The most burning question of all is, is this guy local (in which case, chances are good I will see him again in this small town) or is he only around for the festival (see previous post)?

Moral of the story:
"Wkfrst" is not a pickup line. Remember to practice an alternative. 20 times an hour, for the next 12 hours.

Right, off I go to see if he is out at one of the four bars in the town... here's hoping.

Moth-balls and sweet wrappers

Once a year the one-eyed town in which I live comes alive with festivities in all forms. This just happens to be that week, so last night I decided to get my yearly dose of culture (alone of course, since better half is basking in a first world country ... see previous post).

Invariably I get stuck in a cloud of moth-ball fumes emanating from society's most experienced, that almost have me suffocating throughout the show.

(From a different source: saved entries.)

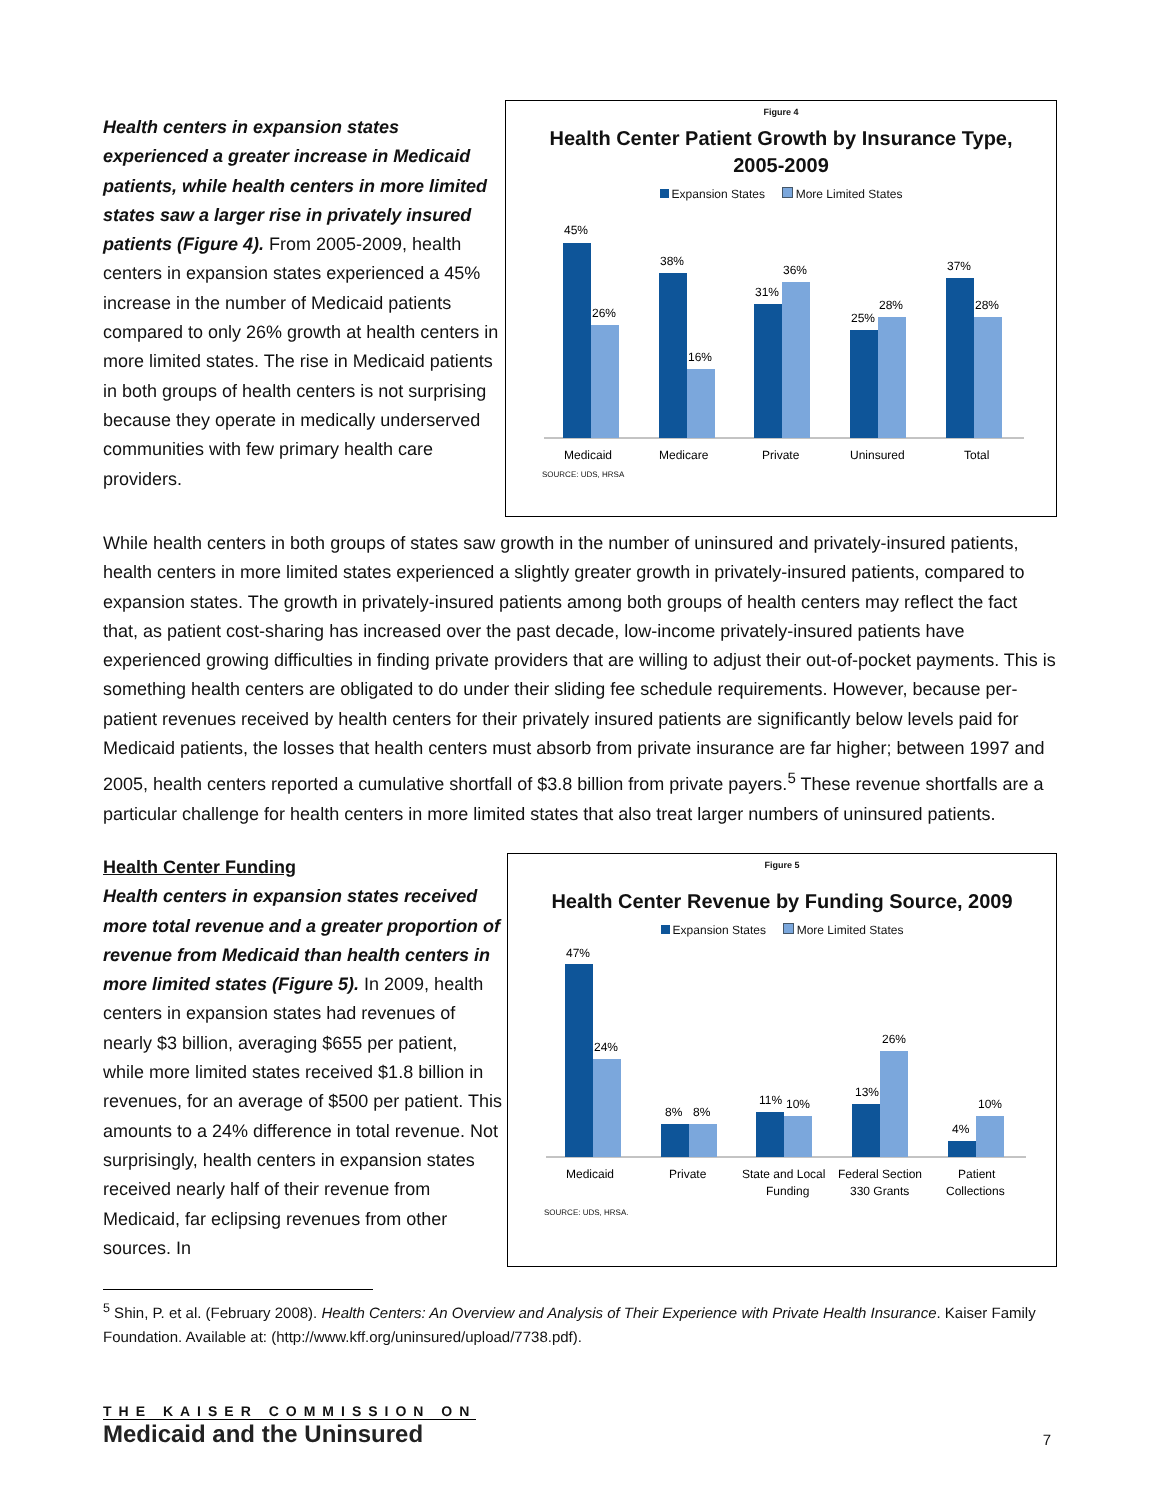Health centers in expansion states experienced a greater increase in Medicaid patients, while health centers in more limited states saw a larger rise in privately insured patients (Figure 4). From 2005-2009, health centers in expansion states experienced a 45% increase in the number of Medicaid patients compared to only 26% growth at health centers in more limited states. The rise in Medicaid patients in both groups of health centers is not surprising because they operate in medically underserved communities with few primary health care providers.
Figure 4
Health Center Patient Growth by Insurance Type,
2005-2009
Expansion States More Limited States
45%
26%
38%
16%
31%
36%
25%
28%
37%
28%
Medicaid
Medicare
Private
Uninsured
Total
SOURCE: UDS, HRSA
While health centers in both groups of states saw growth in the number of uninsured and privately-insured patients, health centers in more limited states experienced a slightly greater growth in privately-insured patients, compared to expansion states. The growth in privately-insured patients among both groups of health centers may reflect the fact that, as patient cost-sharing has increased over the past decade, low-income privately-insured patients have experienced growing difficulties in finding private providers that are willing to adjust their out-of-pocket payments. This is something health centers are obligated to do under their sliding fee schedule requirements. However, because per-patient revenues received by health centers for their privately insured patients are significantly below levels paid for Medicaid patients, the losses that health centers must absorb from private insurance are far higher; between 1997 and 2005, health centers reported a cumulative shortfall of $3.8 billion from private payers.<sup>5</sup> These revenue shortfalls are a particular challenge for health centers in more limited states that also treat larger numbers of uninsured patients.
Health Center Funding
Health centers in expansion states received more total revenue and a greater proportion of revenue from Medicaid than health centers in more limited states (Figure 5). In 2009, health centers in expansion states had revenues of nearly $3 billion, averaging $655 per patient, while more limited states received $1.8 billion in revenues, for an average of $500 per patient. This amounts to a 24% difference in total revenue. Not surprisingly, health centers in expansion states received nearly half of their revenue from Medicaid, far eclipsing revenues from other sources. In
Figure 5
Health Center Revenue by Funding Source, 2009
Expansion States More Limited States
47%
24%
8%
8%
11%
10%
13%
26%
4%
10%
Medicaid
Private
State and Local
Funding
Federal Section
330 Grants
Patient
Collections
SOURCE: UDS, HRSA.
<sup>5</sup> Shin, P. et al. (February 2008). Health Centers: An Overview and Analysis of Their Experience with Private Health Insurance. Kaiser Family Foundation. Available at: (http://www.kff.org/uninsured/upload/7738.pdf).
THE KAISER COMMISSION ON
Medicaid and the Uninsured
7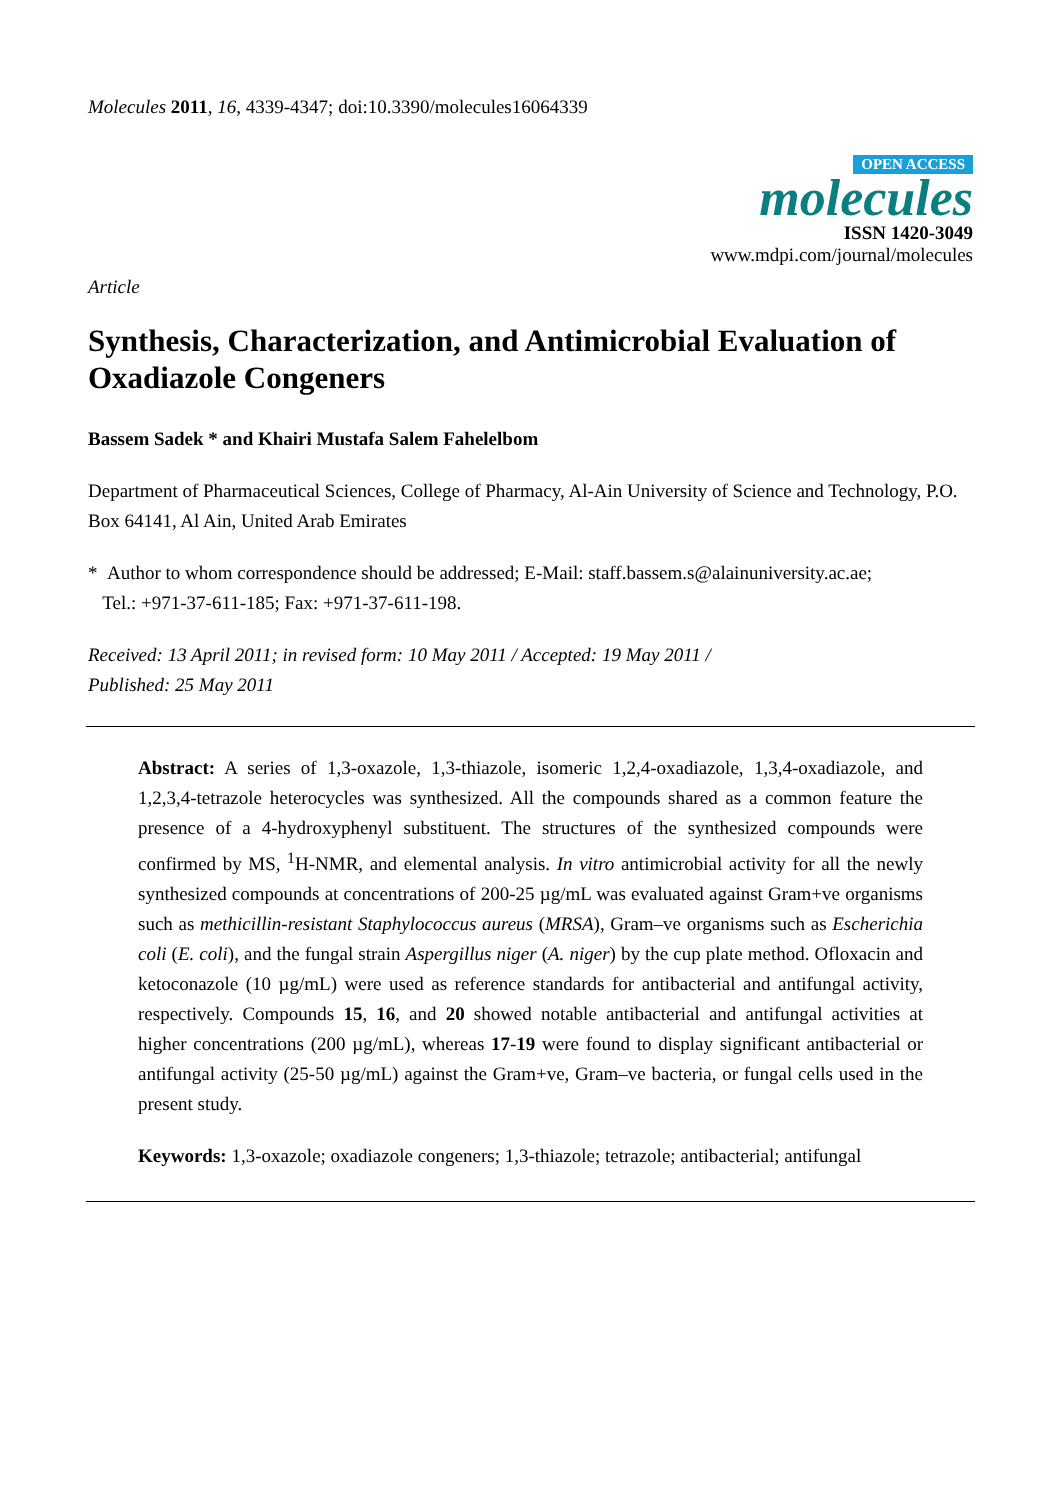Molecules 2011, 16, 4339-4347; doi:10.3390/molecules16064339
OPEN ACCESS
molecules
ISSN 1420-3049
www.mdpi.com/journal/molecules
Article
Synthesis, Characterization, and Antimicrobial Evaluation of Oxadiazole Congeners
Bassem Sadek * and Khairi Mustafa Salem Fahelelbom
Department of Pharmaceutical Sciences, College of Pharmacy, Al-Ain University of Science and Technology, P.O. Box 64141, Al Ain, United Arab Emirates
* Author to whom correspondence should be addressed; E-Mail: staff.bassem.s@alainuniversity.ac.ae;
Tel.: +971-37-611-185; Fax: +971-37-611-198.
Received: 13 April 2011; in revised form: 10 May 2011 / Accepted: 19 May 2011 /
Published: 25 May 2011
Abstract: A series of 1,3-oxazole, 1,3-thiazole, isomeric 1,2,4-oxadiazole, 1,3,4-oxadiazole, and 1,2,3,4-tetrazole heterocycles was synthesized. All the compounds shared as a common feature the presence of a 4-hydroxyphenyl substituent. The structures of the synthesized compounds were confirmed by MS, <sup>1</sup>H-NMR, and elemental analysis. In vitro antimicrobial activity for all the newly synthesized compounds at concentrations of 200-25 µg/mL was evaluated against Gram+ve organisms such as methicillin-resistant Staphylococcus aureus (MRSA), Gram–ve organisms such as Escherichia coli (E. coli), and the fungal strain Aspergillus niger (A. niger) by the cup plate method. Ofloxacin and ketoconazole (10 µg/mL) were used as reference standards for antibacterial and antifungal activity, respectively. Compounds 15, 16, and 20 showed notable antibacterial and antifungal activities at higher concentrations (200 µg/mL), whereas 17-19 were found to display significant antibacterial or antifungal activity (25-50 µg/mL) against the Gram+ve, Gram–ve bacteria, or fungal cells used in the present study.
Keywords: 1,3-oxazole; oxadiazole congeners; 1,3-thiazole; tetrazole; antibacterial; antifungal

Not a problem, nothing like a bit of an involuntary high to help me sit back and relax while listening to the music.

And then it starts, the relentless unwrapping of minty condiments. I am not sure if they had invented plastic wrappers yet, but I am sure composers rue the day the world was graced with these horrors. I am always amazed at how percussive crackling can always be heard right at the most intimate part of the music. So my main questions are:
  1. Why are mints always unwrapped at the quietest part of a performance, and not at the part where the trombones are most likely to drown out the sound?
  2. Will the universe ever grace me with the fortune of being suffocated by, for example, aftershave fumes emanating from the surrounding hunks? I doubt it, because then I probably would not be focusing too much on the show, and considering they only happen once a year, the universe would never let such a great waste occur (that and gorgeous hunks tend not to go for these kinds of show in the first place).
Lesson for the day:
Start teaching gorgeous-cologne-wearing-hunks-who-don't-like-mints how to appreciate classical music.

Thursday, July 3, 2008

The musclician rises

What do you get when you cross a muscle fanatic with a musician? Or a science-geek with a muscle fanatic? Or a musician with a science-geek?

Combine all the above with an appreciation for the male form.

And from the ashes rises the previously unknown phenomenon, the musclician:
the straight guy who is gay
the gay who is a stray ...

... because in this one-eyed town in the middle of a third world-country not too many folk share my passions for crazy musical instruments, science, and cladding myself with awesome muscle.

Ok, there is one person who appreciates all of the above, but he is currently basking in a first world country.

Inspired by fellows like the Muscler, I will regale you with my outrageous thoughts, rants and spewings-resulting-from-intense-procrastination-efforts. Hopefully in amongst all of this, I can come to terms with myself, my world and my thesis.